After returning from Antonio, Texas, the real work of HITEC 2026 mobility begins. Translate insights into a structured roadmap that links specific technologies, such as MaaS platforms or EV infrastructure, to budget lines, expected ROI and guest experience outcomes across your enterprise portfolio. Use your internal blog contact channels to share a concise recap with stakeholders, highlighting where the latest technology can be piloted quickly, which partnerships to formalize, and how these moves will connect your brand to the ready future of hotel centric mobility.
Finally, document a clear vendor evaluation framework that you can reuse before the next HITEC June cycle. This framework should weigh system security, integration depth with property management platforms, total cost of ownership and the ability to scale across a wide range of properties in different markets. By treating HITEC 2026 mobility as a recurring checkpoint rather than a one off event, airlines, rail operators, mobility providers, travel managers and hoteliers can align on a shared, data driven path toward seamless, guest centric transport to and from every hotel.
FAQ
How many people usually attend HITEC and why does that matter for mobility leaders ?
The most recent recap from HFTP reported around 6,000 attendees, which makes HITEC a dense concentration of hospitality technology decision makers. For mobility leaders, this scale means that airlines, rail operators, ride hail platforms and hotel groups are all present, allowing you to validate MaaS, EV and arrival UX strategies with multiple partners in a single trip. The volume of people also ensures a wide range of vendors, from niche infrastructure specialists to global enterprise platforms.
What makes HITEC particularly relevant for airport and rail transfer strategies ?
HITEC focuses on the intersection of hospitality systems, guest experience and the latest technology, which is exactly where airport and rail transfers now sit. Sessions and exhibitors increasingly address how to connect airline and rail data with hotel property management and mobility management systems, enabling real time rebooking, dynamic pricing and proactive communication. For anyone responsible for transport to the hotel, this is the most concentrated forum to evaluate end to end solutions.
How should a hotel or airline team prepare before traveling to san antonio ?

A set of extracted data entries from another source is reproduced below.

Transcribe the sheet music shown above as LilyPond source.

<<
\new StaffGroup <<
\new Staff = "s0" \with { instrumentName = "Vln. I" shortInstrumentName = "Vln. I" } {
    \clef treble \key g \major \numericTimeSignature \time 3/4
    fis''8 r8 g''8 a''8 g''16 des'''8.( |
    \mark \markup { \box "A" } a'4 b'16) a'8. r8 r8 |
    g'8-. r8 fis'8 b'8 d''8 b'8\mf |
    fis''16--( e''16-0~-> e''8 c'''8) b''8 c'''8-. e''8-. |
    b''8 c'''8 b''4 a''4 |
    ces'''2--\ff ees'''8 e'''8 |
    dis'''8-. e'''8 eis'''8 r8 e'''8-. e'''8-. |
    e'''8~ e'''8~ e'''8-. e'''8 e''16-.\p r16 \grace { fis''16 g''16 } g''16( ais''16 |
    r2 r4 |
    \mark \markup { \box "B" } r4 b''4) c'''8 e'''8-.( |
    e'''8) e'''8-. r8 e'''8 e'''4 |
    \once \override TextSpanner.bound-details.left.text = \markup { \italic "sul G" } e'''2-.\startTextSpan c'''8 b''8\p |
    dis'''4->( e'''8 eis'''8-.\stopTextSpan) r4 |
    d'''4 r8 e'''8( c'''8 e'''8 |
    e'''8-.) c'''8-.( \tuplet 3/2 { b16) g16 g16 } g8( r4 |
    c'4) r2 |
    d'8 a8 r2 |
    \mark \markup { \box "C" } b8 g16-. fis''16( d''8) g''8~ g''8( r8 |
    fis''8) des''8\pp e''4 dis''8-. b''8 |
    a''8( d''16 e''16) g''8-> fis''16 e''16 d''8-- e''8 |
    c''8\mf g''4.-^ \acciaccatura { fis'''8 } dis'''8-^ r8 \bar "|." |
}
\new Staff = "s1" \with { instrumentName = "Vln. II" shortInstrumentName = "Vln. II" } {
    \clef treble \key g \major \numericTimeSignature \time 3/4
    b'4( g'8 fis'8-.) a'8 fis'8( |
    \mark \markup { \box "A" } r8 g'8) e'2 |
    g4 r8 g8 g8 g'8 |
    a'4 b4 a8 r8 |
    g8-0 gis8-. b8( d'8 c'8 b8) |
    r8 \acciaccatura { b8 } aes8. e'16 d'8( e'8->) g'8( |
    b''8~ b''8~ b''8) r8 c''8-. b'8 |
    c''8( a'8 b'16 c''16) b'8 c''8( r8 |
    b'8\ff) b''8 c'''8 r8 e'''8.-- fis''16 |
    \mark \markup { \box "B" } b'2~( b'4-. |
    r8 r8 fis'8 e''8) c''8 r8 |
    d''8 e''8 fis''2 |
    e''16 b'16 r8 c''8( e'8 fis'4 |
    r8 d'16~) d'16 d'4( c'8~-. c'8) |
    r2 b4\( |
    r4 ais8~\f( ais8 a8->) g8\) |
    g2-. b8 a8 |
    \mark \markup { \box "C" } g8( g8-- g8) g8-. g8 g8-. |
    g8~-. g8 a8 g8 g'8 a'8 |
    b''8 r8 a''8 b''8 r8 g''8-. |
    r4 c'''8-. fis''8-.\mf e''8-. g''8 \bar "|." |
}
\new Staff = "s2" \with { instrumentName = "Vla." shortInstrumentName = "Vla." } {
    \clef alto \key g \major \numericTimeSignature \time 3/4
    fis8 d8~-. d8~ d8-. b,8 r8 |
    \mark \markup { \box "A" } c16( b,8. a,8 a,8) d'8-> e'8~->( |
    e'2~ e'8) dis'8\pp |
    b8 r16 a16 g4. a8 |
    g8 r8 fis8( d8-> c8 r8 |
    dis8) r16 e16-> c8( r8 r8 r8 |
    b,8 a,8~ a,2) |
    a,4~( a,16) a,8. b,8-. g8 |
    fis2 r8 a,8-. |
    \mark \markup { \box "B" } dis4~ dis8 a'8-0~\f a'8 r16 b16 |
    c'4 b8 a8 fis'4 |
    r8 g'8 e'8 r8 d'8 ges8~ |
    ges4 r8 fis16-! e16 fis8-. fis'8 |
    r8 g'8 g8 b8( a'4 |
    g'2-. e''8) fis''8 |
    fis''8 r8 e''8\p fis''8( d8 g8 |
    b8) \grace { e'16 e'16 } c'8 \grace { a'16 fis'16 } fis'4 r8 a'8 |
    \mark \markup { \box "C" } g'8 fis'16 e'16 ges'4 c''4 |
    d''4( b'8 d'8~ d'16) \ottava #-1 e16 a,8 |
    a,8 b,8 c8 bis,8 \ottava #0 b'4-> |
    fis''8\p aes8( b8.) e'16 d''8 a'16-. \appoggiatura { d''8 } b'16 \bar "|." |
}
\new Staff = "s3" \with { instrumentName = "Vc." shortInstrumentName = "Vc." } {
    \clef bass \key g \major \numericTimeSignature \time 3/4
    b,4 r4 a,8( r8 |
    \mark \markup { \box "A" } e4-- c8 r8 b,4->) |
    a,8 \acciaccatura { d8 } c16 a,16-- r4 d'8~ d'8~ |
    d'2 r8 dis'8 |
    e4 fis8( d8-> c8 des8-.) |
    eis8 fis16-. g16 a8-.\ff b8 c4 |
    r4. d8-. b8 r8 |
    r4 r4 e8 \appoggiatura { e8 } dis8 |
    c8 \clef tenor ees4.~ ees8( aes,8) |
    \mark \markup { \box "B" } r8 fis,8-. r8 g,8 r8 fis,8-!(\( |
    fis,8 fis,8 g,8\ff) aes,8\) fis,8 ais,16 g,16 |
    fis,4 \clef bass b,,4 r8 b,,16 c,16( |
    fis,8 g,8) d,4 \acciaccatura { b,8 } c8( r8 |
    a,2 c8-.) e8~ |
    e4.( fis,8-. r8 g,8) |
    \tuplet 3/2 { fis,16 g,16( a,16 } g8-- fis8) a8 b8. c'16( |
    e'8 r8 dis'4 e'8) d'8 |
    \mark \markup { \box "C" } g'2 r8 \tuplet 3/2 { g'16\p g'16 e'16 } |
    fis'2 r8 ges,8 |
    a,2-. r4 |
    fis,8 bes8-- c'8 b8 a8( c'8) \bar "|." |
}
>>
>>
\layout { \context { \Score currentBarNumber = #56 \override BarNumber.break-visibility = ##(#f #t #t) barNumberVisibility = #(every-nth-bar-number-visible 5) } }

Teams should start by reviewing the published program and mapping sessions against their MaaS, EV infrastructure and arrival UX priorities. A short internal briefing in early June helps assign each person to specific tracks, vendors and networking events, ensuring coverage of both strategic and technical topics. Booking accommodations near the convention center also makes it easier to join early meetings and late networking without losing time in transit.
Which stakeholders should attend HITEC from a mobility perspective ?
Ideally, a mobility focused delegation includes an IT or innovation lead, an operations representative, a finance stakeholder and someone responsible for guest experience or customer journey design. This mix allows you to assess system security, integration complexity, cost effective pricing and guest impact in real time when speaking with vendors. Airlines, rail companies and hoteliers that attend with such cross functional teams typically move faster from HITEC insights to funded pilots.
How can insights from HITEC be translated into the next budget cycle ?
Immediately after the event, consolidate notes into a concise roadmap that links specific technologies and vendors to quantified benefits, such as reduced transfer costs or higher guest satisfaction scores. Use this roadmap to structure budget proposals, highlighting quick win pilots and longer term infrastructure investments, like EV charging or MaaS platforms. Presenting HITEC findings in this structured way helps secure executive support and embeds mobility as a strategic pillar of the hospitality technology agenda.